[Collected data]
--------------------------------------------------
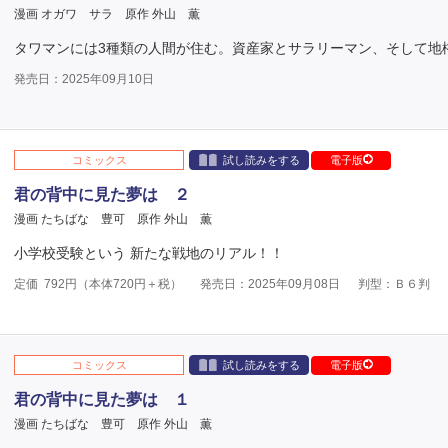
漫画 オガワ サラ
原作 外山 薫
タワマンには3種類の人間が住む。資産家とサラリーマン、そして地
発売日：2025年09月10日
コミックス
試し読みをする
電子版
君の背中に見た夢は ２
漫画 たちばな 豊可
原作 外山 薫
小学校受験という 新たな戦地のリアル！！
定価
792
円（本体
720
円＋税）
発売日：2025年09月08日
判型：Ｂ６判
コミックス
試し読みをする
電子版
君の背中に見た夢は １
漫画 たちばな 豊可
原作 外山 薫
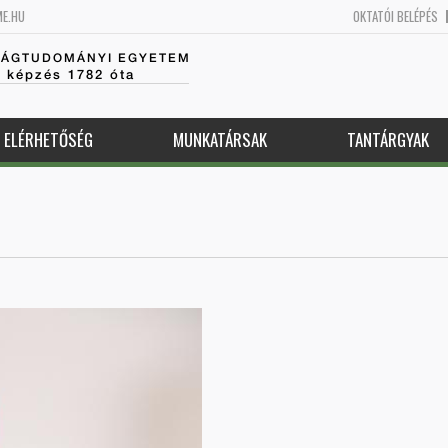
ME.HU
OKTATÓI BELÉPÉS
SÁGTUDOMÁNYI EGYETEM
k képzés 1782 óta
ELÉRHETŐSÉG
MUNKATÁRSAK
TANTÁRGYAK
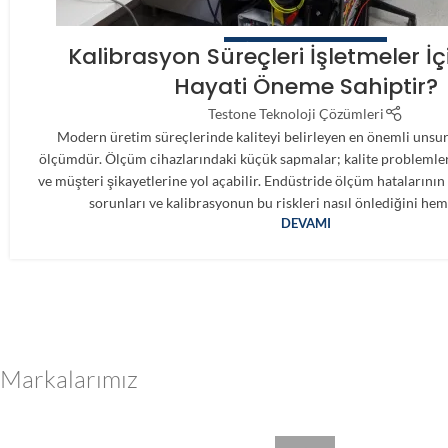
KALIBRASYON LABORATUVARI
Kalibrasyon Süreçleri İşletmeler İ
Hayati Öneme Sahiptir?
Testone Teknoloji Çözümleri
Modern üretim süreçlerinde kaliteyi belirleyen en önemli unsur
ölçümdür. Ölçüm cihazlarındaki küçük sapmalar; kalite problemleri
ve müşteri şikayetlerine yol açabilir. Endüstride ölçüm hataların
sorunları ve kalibrasyonun bu riskleri nasıl önlediğini he
DEVAMI
Markalarımız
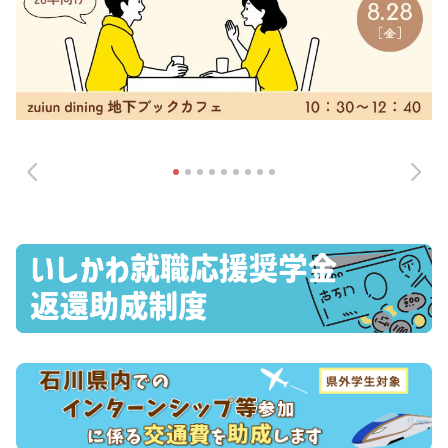
ログイン
会員登録
企業様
--------------------------------------------------
Instruction: The result should be a word-for-word restatement of all the data, without images.

Response:
漫画 オガワ サラ
原作 外山 薫
タワマンには3種類の人間が住む。資産家とサラリーマン、そして地
発売日：2025年09月10日
コミックス
試し読みをする
電子版
君の背中に見た夢は ２
漫画 たちばな 豊可
原作 外山 薫
小学校受験という 新たな戦地のリアル！！
定価
792
円（本体
720
円＋税）
発売日：2025年09月08日
判型：Ｂ６判
コミックス
試し読みをする
電子版
君の背中に見た夢は １
漫画 たちばな 豊可
原作 外山 薫
ME.HU
OKTATÓI BELÉPÉS
SÁGTUDOMÁNYI EGYETEM
k képzés 1782 óta
ELÉRHETŐSÉG
MUNKATÁRSAK
TANTÁRGYAK
KALIBRASYON LABORATUVARI
Kalibrasyon Süreçleri İşletmeler İ
Hayati Öneme Sahiptir?
Testone Teknoloji Çözümleri
Modern üretim süreçlerinde kaliteyi belirleyen en önemli unsur
ölçümdür. Ölçüm cihazlarındaki küçük sapmalar; kalite problemleri
ve müşteri şikayetlerine yol açabilir. Endüstride ölçüm hataların
sorunları ve kalibrasyonun bu riskleri nasıl önlediğini he
DEVAMI
Markalarımız
ログイン
会員登録
企業様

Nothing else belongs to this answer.